Elasticsearch DiskBBQ: 40% faster vector scoring with native SIMD Blocks

A deep dive into how DiskBBQ's block layout, doc ID compression modes and native SIMD kernels combine to deliver 40% improved vector scoring throughput for DiskBBQ in 9.4.

Try out vector search for yourself using this self-paced hands-on learning for Search AI. You can start a free cloud trial or try Elastic on your local machine now.

Elasticsearch DiskBBQ already speeds up Better Binary Quantization (BBQ) vector operations through block-based layouts. Elasticsearch 9.4 adds native single instruction, multiple data (SIMD) kernels that improve throughput to almost 3x from single vector operations. Here’s how the format works.

DiskBBQ reads vector bytes directly from memory-mapped index files using dense, sequential block layouts. This keeps heap usage low and allows the engine to operate on datasets much larger than available RAM. Within these block layouts, DiskBBQ encodes doc ID blocks to reduce disk space while keeping decoding costs low.
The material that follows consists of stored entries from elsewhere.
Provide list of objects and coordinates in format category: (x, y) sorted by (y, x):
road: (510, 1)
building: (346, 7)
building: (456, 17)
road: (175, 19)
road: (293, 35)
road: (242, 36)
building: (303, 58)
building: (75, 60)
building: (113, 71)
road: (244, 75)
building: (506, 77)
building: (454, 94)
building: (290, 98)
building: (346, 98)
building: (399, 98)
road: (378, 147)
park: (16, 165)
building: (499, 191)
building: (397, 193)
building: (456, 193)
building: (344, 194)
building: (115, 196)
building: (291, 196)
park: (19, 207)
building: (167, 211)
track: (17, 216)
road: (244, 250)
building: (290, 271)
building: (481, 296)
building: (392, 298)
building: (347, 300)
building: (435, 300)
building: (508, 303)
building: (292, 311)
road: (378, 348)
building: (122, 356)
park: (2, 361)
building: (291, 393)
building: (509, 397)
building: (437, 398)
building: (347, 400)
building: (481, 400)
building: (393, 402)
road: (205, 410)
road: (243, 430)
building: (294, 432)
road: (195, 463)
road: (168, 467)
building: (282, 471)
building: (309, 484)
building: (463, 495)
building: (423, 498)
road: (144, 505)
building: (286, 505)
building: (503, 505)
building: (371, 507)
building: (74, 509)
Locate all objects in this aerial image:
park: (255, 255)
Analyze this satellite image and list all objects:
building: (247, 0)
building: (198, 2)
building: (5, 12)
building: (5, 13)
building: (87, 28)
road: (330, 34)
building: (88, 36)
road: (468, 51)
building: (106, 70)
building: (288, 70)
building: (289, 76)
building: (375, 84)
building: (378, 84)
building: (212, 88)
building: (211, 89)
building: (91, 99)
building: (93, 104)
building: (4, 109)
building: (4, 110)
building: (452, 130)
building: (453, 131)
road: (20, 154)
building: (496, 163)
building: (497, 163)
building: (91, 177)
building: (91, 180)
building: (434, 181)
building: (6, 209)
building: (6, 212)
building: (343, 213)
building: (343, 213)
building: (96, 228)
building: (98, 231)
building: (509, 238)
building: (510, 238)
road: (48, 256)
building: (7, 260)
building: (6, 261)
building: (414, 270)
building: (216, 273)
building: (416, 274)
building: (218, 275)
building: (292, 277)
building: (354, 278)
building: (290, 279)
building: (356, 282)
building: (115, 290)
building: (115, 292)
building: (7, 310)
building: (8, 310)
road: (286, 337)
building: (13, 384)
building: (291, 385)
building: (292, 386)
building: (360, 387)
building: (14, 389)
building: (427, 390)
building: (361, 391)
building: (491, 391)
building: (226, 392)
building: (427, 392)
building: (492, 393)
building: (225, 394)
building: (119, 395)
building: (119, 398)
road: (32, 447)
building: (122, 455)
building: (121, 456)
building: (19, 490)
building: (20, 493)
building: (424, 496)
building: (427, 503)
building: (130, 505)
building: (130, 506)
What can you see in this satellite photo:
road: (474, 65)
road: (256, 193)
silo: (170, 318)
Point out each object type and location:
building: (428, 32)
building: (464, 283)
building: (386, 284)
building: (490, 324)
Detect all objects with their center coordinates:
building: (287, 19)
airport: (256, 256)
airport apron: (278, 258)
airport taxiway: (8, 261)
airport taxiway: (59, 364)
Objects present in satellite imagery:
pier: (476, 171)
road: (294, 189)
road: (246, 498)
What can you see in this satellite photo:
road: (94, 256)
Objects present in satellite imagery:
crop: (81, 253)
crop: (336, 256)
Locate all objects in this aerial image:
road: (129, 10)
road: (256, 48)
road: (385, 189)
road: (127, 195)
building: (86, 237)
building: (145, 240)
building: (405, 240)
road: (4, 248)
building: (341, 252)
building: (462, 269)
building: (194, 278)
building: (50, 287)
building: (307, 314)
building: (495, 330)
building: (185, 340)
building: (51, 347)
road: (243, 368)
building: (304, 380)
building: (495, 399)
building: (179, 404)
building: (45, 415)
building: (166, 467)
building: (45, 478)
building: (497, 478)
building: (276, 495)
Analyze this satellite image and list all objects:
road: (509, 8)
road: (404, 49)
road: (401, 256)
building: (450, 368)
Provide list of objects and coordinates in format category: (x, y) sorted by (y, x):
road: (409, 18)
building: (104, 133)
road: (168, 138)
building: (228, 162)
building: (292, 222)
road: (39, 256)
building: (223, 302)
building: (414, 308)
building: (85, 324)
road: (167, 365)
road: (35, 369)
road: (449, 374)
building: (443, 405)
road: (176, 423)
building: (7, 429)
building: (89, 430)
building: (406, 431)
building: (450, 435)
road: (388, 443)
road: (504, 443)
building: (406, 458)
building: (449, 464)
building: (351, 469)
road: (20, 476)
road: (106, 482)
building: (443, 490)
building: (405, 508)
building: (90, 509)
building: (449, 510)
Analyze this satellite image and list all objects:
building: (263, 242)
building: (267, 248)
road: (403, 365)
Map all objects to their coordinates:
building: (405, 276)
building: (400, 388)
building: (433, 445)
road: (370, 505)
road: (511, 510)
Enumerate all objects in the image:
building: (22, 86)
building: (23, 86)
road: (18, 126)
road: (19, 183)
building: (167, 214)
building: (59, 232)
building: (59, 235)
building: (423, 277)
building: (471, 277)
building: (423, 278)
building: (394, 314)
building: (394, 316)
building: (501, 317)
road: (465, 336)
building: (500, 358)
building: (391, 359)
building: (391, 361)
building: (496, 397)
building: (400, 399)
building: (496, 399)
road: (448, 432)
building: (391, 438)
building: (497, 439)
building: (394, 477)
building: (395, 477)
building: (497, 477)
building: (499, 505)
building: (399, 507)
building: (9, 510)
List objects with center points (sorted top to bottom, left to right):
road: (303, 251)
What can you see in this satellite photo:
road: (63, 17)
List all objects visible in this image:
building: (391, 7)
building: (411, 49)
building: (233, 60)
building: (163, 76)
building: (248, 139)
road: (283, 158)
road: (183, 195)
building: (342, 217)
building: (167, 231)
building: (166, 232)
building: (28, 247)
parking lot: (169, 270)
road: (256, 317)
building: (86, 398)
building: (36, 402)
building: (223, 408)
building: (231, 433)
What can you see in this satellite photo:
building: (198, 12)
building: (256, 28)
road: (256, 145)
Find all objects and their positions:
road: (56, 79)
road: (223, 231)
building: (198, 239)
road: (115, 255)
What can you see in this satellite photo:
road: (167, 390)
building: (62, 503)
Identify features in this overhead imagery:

Here we walk through the posting list layout, doc ID packing modes, and why bulk scoring is fast.

How DiskBBQ stores vector posting lists on disk

At the start of each posting list, we write a centroid score correction, the vector count, and the overall doc ID encoding method. Then we write doc IDs and vectors in subsequent blocks. The blocks and the internals are in ascending doc ID order. This respects segment doc ID order, which preserves index sort order. Filters aligned with that order are more likely to include or exclude whole blocks at a time. After the doc IDs, we store the quantized vector bytes and then all the corrections for the vectors in that block.

How DiskBBQ compresses doc IDs to reduce disk space

To ensure fast decoding of doc ID blocks, DiskBBQ encodes every block with the same encoding format. DiskBBQ computes the required encoding for each block and then uses the most space-expensive encoding required by any block for the posting list, which is used for all the document blocks. At the time of writing, there are five compression options for doc ID storage. Each option starts with a full delta encoding of the doc ID values. Then one of the following encoding types is applied on top of the delta encoded doc IDs.

Encoding typeConditionBytes saved (example)
ContinuousIDs are sequential (max−min+1 == len)16 bytes → 4 bytes
Delta 16All deltas fit in 16 bits64 bytes → 33 bytes
21 bits per valueValues fit in 21 bits12 bytes → 8 bytes
24 bits per valueValues fit in 24 bits64 bytes → 48 bytes
Fallback (full int)Any other caseNo reduction

The most efficient is continuous. This is used when max(doc_block) - min(doc_block) + 1 == len(doc_block), meaning, the delta encoding only needs to worry about storing the minimum value, and the doc IDs can be reconstituted by adding one to each subsequent value. An example would be the IDs [4858192, 4858193, 4858194, 4858195]. Instead of writing four individual int values, which is 16 bytes, we only need to write a single value: 4858192.

Next is delta 16. It applies when every delta fits in 16 bits, which can be stored in two bytes. Assume we have doc_ids = [1000, 1003, 1010, 1020, 1041, 1055, 1070, 1090, 1100, 1125, 1200, 1300, 2000, 4000, 16000, 66000]. This then means our min = 1000 and results in deltas = [0, 3, 10, 20, 41, 55, 70, 90, 100, 125, 200, 300, 1000, 3000, 15000, 65000]. These 16 deltas can be packed into eight int32 values (32 bytes), plus the min value, cutting the byte usage by almost 2x.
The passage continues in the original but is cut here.